Pour cette même Exposition, l’industriel Philips a commandé son pavillon à Le Corbusier, assisté d’un autre Roumain d’origine, le compositeur Iannis Xenakis, devenu puis réfugié en France dès 1947. Le « Philips » proposait un spectacle sur une musique d’Edgar Varèse. Jean-Marc Loubier, PDG de Delvaux, rappelle que le sac Brillant, modèle-star de la marque, créé lors de cette exposition, s’inspirait pour ses plis savants de l’architecture du « Philips « , un grand origami.

Place Vendôme. Hôtel d’Évreux. Les salons du premier étage se sont mués en élégant palais de glace. Les trois panneaux de la fresque de Saul Steinberg, restaurés par les Musées royaux des beaux-arts de Belgique grâce au soutien de la maison de luxe, renaissent sous les lambris. Ils traversent les salons comme Saul Steinberg traversait l’Amérique de part en part : de New York au du Midwest, de la Floride au Texas et à la Californie. Le premier affiche la scène newyorkaise, mélange de comics, de West Side Story et de Manhattan Transfer de John dos Passos. Une image parfaite pour le magazine The New Yorker qu’il illustra pendant soixante ans.

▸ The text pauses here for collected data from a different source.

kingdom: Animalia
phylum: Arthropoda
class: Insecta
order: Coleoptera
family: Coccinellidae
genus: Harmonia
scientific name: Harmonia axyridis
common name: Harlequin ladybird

Propagandiste, caricaturiste, illustrateur, graphiste, muraliste, dessinateur de mode et de publicité, scénographe, artiste de galerie, Steinberg marie la vieille Europe avec son travail du lettrage, si cher à Magritte et les phylactères des cartoons américains. Et chez Delvaux, la lettre est emblématique : tous les sacs du maroquinier sont griffés d’un « D » qui compose poignées et fermoirs de tant de modèles. La boucle est bouclée…

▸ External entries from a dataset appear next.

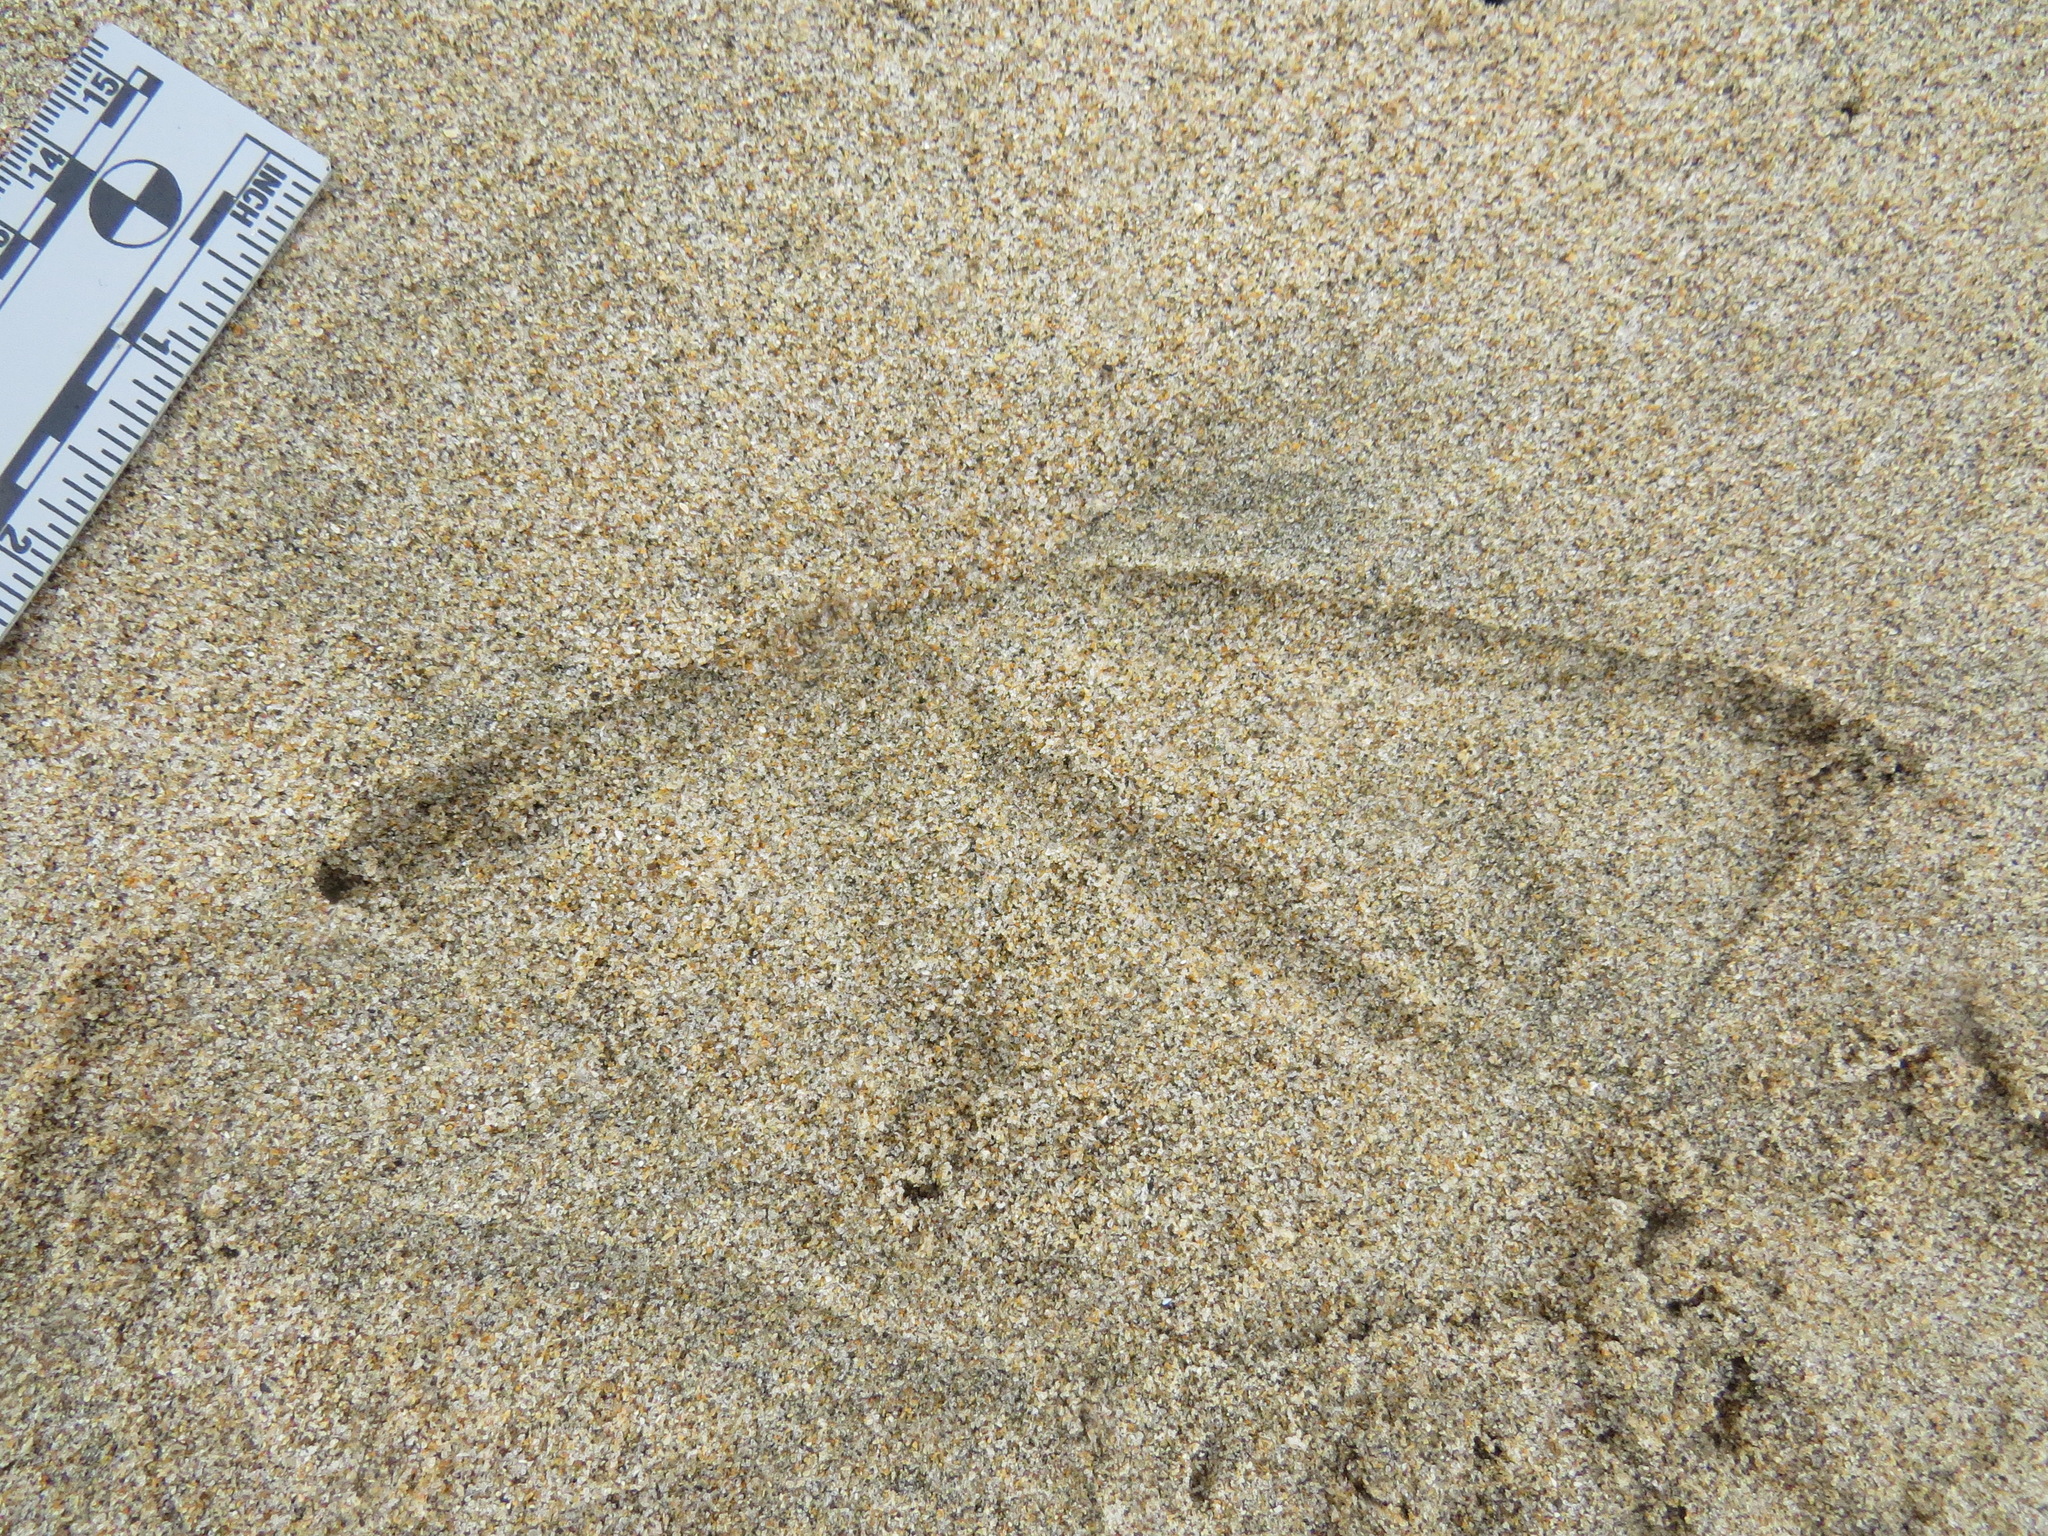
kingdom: Animalia
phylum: Chordata
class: Aves
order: Pelecaniformes
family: Pelecanidae
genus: Pelecanus
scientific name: Pelecanus occidentalis
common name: Brown pelican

Kim Oosterlinck © Hatim Kaghat

Kim Oosterlinck, directeur des Musées Royaux, rappelle : « C’est le regard transversal sur l’Amérique d’un émigré européen qui a fui l’Europe et restitue l’Amérique aux Européens. Après l’Exposition universelle, l’œuvre était promise à la destruction. Les Musées royaux l’ont acquise, l’ont exposée en 2007, et en 2013 au Musée Ludwig, à Cologne. Delvaux nous a permis de restaurer trois panneaux, réalisés dans des papiers très fragiles, aux encres acides. Ils seront exposés à nouveau chez nous cette année. Exposer la totalité des huit reste difficile, en raison de la dimension de l’œuvre.»

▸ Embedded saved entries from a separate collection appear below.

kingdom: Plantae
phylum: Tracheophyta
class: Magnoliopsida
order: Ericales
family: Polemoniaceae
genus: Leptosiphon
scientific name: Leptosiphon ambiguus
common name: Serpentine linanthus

Durant la Fashion Week, Delvaux a reçu invités, acheteurs, clients, partenaires, employés. La maison emploie neuf-cents personnes dans trois ateliers belges, deux ateliers français et 60 boutiques dans le monde (six en Belgique), toutes inspirées des principes des arts décoratifs, avec un mobilier de qualité muséale. Depuis son rachat en 2011 pour le compte de Fung Brands Limited (qui l’a revendue au Suisse Richemont en 2021), Jean-Marc Loubier est passé de 10 boutiques en Belgique, zéro à l’étranger, à 54 à Paris, Milan, Rome, Londres, New York, Corée, Chine, Japon, Hong Kong, Dubaï, Riyad, et récemment Bangkok.

En 2011, 97% du chiffre d’affaires étaient belges. En 2025, c’est 85% hors Belgique.